Judge Saint Clair has received numerous awards and acknowledgments for his work in therapeutic courts, resulting in a New York Times article about his court. https://www.nytimes.com/2008/10/15/us/15drugs.html
He ended his career as chief of the juvenile court and was introduced to restorative practices as a more holistic and humanistic of engaging with children and families. His program and passion resulted in a TED presentation in 2016. https://youtu.be/9zx9zYKto_0
Judge Saint Clair remains committed to addressing issues that plague our systems: homelessness, mass incarceration, and systemic and institutional racism.
Julie Hilt is the founder of Alternative Restorative Communities (ARC), LLC, a restorative justice agency where she collaborates with community partners to create programs that work to address the racial and ethnic disparity in the juvenile justice system.
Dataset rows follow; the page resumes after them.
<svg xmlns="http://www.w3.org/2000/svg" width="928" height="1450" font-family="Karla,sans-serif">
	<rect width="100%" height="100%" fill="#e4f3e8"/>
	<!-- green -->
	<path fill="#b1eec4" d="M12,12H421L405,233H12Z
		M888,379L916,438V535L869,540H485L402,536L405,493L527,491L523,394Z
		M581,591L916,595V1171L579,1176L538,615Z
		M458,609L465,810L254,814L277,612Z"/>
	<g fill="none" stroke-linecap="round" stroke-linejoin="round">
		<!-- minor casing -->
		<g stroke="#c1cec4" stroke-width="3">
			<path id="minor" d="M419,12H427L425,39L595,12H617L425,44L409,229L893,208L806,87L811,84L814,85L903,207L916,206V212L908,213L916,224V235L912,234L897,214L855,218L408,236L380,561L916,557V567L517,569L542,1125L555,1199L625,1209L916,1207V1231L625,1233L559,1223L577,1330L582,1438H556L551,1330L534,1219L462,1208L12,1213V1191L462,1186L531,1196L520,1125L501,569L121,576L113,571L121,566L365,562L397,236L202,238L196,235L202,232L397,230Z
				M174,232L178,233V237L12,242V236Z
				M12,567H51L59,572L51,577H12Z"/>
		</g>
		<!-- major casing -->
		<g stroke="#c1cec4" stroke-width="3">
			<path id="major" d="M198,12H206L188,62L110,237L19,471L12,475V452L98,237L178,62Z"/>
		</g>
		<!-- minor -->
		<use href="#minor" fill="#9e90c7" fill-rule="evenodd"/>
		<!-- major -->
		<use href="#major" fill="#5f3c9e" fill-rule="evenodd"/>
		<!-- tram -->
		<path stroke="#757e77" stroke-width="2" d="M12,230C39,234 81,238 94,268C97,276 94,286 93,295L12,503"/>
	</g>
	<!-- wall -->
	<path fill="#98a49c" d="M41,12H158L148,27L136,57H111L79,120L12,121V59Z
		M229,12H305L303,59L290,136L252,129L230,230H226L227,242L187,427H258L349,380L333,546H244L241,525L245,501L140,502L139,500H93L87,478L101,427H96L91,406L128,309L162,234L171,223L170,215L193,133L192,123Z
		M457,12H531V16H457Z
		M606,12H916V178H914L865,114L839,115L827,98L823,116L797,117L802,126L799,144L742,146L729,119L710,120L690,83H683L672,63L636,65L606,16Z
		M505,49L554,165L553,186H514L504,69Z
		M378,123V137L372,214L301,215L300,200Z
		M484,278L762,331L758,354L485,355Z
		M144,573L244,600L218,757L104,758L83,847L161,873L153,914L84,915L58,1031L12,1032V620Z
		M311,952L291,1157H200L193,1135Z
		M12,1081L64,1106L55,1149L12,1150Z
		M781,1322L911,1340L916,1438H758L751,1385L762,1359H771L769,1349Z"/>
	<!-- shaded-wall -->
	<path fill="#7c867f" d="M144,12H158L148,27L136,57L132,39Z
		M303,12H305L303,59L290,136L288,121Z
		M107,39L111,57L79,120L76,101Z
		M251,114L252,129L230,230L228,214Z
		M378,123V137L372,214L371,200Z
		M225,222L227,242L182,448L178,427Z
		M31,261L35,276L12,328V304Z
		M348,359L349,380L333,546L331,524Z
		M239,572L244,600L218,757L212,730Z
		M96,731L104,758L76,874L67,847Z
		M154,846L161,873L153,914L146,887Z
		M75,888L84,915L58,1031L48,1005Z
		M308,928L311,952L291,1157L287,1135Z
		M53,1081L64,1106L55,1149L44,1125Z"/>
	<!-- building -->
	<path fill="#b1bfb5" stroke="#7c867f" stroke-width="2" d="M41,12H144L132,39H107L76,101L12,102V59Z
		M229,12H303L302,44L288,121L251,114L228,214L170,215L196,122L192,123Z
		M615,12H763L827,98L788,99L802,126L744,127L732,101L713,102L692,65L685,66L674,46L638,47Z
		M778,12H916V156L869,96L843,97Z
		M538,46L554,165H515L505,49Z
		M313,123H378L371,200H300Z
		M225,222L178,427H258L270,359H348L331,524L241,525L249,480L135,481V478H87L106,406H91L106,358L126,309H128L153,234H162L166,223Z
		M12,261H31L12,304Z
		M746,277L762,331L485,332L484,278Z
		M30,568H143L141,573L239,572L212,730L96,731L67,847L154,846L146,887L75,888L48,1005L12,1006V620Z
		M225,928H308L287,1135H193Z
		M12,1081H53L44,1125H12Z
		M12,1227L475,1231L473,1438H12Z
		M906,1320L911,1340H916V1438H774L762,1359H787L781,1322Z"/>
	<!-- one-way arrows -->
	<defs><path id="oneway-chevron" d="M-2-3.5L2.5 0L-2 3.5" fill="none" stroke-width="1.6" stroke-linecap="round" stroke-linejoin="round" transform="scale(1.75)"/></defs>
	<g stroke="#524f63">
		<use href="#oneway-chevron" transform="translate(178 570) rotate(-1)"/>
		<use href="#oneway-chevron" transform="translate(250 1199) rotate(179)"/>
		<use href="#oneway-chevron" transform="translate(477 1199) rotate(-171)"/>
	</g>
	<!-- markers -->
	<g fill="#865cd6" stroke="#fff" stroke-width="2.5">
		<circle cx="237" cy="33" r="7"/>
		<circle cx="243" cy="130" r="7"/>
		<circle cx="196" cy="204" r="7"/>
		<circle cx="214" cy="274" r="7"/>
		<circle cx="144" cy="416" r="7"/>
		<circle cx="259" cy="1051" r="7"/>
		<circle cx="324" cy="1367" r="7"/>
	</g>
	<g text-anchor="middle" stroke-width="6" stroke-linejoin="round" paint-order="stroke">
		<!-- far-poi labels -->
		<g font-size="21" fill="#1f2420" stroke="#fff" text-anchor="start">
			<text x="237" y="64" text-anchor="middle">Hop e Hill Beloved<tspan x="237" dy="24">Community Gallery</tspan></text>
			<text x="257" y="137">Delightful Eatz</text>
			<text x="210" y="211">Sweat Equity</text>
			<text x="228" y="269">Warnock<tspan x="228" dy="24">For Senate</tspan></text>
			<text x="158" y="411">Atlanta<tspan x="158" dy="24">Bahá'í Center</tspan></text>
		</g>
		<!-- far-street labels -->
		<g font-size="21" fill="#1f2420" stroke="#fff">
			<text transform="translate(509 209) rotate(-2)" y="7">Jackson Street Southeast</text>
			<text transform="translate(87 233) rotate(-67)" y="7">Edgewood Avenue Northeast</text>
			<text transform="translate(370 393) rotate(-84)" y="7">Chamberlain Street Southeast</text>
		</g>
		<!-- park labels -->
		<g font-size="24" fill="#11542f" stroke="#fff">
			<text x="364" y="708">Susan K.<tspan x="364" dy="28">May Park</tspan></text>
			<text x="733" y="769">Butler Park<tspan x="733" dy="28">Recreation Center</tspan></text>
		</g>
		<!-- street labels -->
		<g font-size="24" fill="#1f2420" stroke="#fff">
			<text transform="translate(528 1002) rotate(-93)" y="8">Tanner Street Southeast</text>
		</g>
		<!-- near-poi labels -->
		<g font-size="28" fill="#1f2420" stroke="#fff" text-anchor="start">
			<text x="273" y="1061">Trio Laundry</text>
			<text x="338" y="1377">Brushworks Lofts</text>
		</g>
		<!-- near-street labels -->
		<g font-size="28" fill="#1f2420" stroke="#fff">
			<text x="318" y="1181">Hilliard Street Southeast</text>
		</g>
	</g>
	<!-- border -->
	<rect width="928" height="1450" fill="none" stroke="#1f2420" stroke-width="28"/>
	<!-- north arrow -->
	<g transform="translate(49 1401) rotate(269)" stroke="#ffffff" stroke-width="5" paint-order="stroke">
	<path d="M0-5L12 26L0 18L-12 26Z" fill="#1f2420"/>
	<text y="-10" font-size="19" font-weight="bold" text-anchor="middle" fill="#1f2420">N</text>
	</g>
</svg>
Julie came to California from London, England. Her work is greatly influenced by research and methods that have been pioneered in the UK, bringing a more global perspective to juvenile justice.
Julie’s 10+ years of experience working with restorative practices range from co-facilitating the first victim offender conference on San Quentin’s death row to working with youth on diversion in the community. She taught victim/offender education at the California Medical Facility in Vacaville for two years and has presented at conferences, both nationally and internationally.
Since 2015, she has contracted with Solano County Probation to provide a restorative justice program for youth in detention, created and provides a diversion program to keep youth out of the juvenile justice system, and created The Noah Project, a mentoring program that trains community members to provide mentorship for at-risk and incarcerated youth. The Noah Project has also trained youth in detention to become peer mentors.